HargaPer.com – Dunia maya kembali diguncang dengan kabar kebocoran data masif. Sebanyak 16 miliar informasi kredensial berupa kata sandi (password) dari berbagai akun layanan internet terkemuka seperti Facebook, Google, Apple, dan lainnya dilaporkan telah bocor dan tersebar. Angka yang mencengangkan ini bahkan mencapai dua kali lipat dari total populasi manusia di dunia yang saat ini diperkirakan sekitar 8,2 miliar jiwa.
Informasi mengejutkan mengenai skala kebocoran password terbesar dalam sejarah ini terungkap dalam laporan terbaru dari Cybernews, sebuah blog teknologi yang dikenal rutin membahas insiden kebocoran data di internet. Dalam laporannya, peneliti keamanan siber Vilius Petkauskas membeberkan bahwa 16 miliar password tersebut berasal dari 30 database berbeda yang tersebar luas di jagat maya.
Setiap database menyimpan puluhan hingga ratusan juta data password akun. Salah satu yang paling menonjol adalah 184 juta data password dari Google, Apple, dan Facebook yang dilaporkan bocor pada akhir Mei 2025 lalu. Petkauskas menjelaskan adanya kemungkinan duplikasi data, di mana satu password mungkin tercantum di beberapa database. Ini berarti satu individu bisa saja memiliki lebih dari satu akun internet yang keduanya bocor dan tercatat dalam salah satu dari 30 database tersebut.
Meskipun demikian, Petkauskas tidak dapat memastikan angka pasti jumlah password unik yang bocor. Namun, ia dengan tegas menyatakan bahwa kebocoran ini sangat berbahaya karena data yang beredar tergolong baru, bukan berasal dari insiden lama. “Ini bukan sekadar kebocoran data, ini adalah ‘senjata’ untuk eksploitasi massal,” tegas Petkauskas. “Dengan informasi ini, peretas bisa memiliki akses ke banyak informasi sensitif dan mencurinya untuk melakukan hal-hal yang tak baik. Hal yang lebih mengkhawatirkan adalah fakta bahwa ini merupakan kebocoran password terbesar dalam sejarah dengan data-data yang baru, bukan lama.”
Petkauskas menambahkan bahwa data-data krusial ini dikumpulkan dari beragam sumber, bukan hanya dari kebocoran pada satu atau dua perusahaan saja. Beberapa di antaranya berasal dari serangan malware, aplikasi pencuri kredensial (infostealer), serta berbagai database bocor lainnya yang tersebar di internet. Selain password, informasi sensitif lain yang ikut tersebar dalam database ini mencakup token, cookies, metadata, dan informasi penting lainnya yang dapat dimanfaatkan oleh pihak tidak bertanggung jawab.
Dengan data yang diperoleh ini, peretas memiliki kemampuan untuk melancarkan serangan credential stuffing. Ini adalah modus operandi di mana peretas mencoba masuk ke akun korban berulang kali menggunakan kombinasi username dan password curian hingga berhasil. Setelah berhasil menguasai akun, peretas dapat melakukan berbagai tindakan merugikan, mulai dari menjual akun tersebut di pasar gelap internet, melakukan penipuan (phishing) kepada kontak korban, menyebarkan malware atau ransomware, hingga melancarkan serangan siber lanjutan ke target lain seperti kerabat atau bahkan perusahaan korban.
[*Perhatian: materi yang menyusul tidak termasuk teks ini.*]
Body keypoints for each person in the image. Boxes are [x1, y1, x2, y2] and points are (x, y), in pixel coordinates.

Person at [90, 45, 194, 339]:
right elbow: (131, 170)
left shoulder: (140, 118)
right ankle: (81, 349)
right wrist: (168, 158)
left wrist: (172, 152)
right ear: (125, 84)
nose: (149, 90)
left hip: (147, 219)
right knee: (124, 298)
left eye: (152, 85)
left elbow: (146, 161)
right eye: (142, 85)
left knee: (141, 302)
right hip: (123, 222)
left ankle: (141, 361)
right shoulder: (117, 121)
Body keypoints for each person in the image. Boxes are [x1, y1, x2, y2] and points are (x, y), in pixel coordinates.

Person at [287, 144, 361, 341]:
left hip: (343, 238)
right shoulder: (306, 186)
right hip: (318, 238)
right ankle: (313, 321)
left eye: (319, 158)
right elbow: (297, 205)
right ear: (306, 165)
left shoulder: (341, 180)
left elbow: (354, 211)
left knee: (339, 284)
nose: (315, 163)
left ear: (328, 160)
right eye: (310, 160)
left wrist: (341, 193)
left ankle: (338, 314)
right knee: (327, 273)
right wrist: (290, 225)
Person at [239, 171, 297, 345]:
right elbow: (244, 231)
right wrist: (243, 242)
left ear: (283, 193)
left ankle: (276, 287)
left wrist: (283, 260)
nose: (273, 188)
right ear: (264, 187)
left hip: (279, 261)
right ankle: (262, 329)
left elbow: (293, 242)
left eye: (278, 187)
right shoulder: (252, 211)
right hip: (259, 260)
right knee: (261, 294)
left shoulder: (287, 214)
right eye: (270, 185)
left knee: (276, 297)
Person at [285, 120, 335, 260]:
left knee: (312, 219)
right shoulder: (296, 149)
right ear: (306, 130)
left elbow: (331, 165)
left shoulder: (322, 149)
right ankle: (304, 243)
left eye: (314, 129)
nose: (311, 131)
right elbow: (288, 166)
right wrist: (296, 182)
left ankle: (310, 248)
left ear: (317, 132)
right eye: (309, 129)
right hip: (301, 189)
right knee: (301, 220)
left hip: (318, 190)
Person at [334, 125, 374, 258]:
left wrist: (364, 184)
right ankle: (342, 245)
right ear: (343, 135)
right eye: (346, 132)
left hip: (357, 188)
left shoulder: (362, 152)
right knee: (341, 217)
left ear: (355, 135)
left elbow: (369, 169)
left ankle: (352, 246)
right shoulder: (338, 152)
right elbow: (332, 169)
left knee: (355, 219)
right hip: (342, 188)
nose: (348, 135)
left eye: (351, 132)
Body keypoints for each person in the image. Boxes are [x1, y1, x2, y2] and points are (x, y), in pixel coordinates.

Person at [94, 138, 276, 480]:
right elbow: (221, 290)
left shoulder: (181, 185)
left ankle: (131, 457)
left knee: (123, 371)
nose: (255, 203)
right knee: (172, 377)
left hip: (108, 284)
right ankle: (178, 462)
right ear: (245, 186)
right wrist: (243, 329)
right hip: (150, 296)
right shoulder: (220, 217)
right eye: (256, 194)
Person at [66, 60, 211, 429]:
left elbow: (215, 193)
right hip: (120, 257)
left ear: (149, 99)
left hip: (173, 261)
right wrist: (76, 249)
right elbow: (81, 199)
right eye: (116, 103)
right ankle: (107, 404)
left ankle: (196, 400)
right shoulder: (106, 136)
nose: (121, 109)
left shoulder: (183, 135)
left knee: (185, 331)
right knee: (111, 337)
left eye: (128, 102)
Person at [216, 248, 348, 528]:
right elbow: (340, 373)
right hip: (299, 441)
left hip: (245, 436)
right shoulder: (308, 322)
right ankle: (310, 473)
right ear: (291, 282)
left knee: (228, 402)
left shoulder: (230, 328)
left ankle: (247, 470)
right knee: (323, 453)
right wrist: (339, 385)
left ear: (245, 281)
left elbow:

“Kebocoran password ini sangat berbahaya bagi pengguna, apalagi jika mereka hanya mengamankan akun mereka dengan kata sandi saja, tidak dengan fitur keamanan lain,” kata Petkauskas mengingatkan. Oleh karena itu, langkah pencegahan menjadi sangat krusial. Pengguna diimbau untuk segera memeriksa apakah password yang mereka gunakan pernah terlibat dalam insiden kebocoran data melalui situs terpercaya seperti HaveIBeenPwned. Melalui situs ini, pengguna dapat mengecek apakah kata sandi mereka termasuk dalam database yang bocor.
Selain melakukan pengecekan, pengguna juga sangat disarankan untuk mengganti password secara berkala dengan kombinasi yang unik, kuat, dan sulit ditebak. Lebih lanjut, mengaktifkan fitur keamanan tambahan menjadi esensial, seperti two-factor authentication (2FA) yang memerlukan verifikasi kedua, penggunaan password manager untuk mengelola kata sandi kompleks, atau beralih ke passkey berbasis data biometrik yang lebih aman di perangkat Anda. Langkah-langkah proaktif ini sangat penting untuk melindungi akun pribadi dari potensi pembobolan di tengah masifnya peredaran data curian di internet, sebagaimana dirangkum oleh KompasTekno dari laporan Cybernews, Senin (23/6/2025).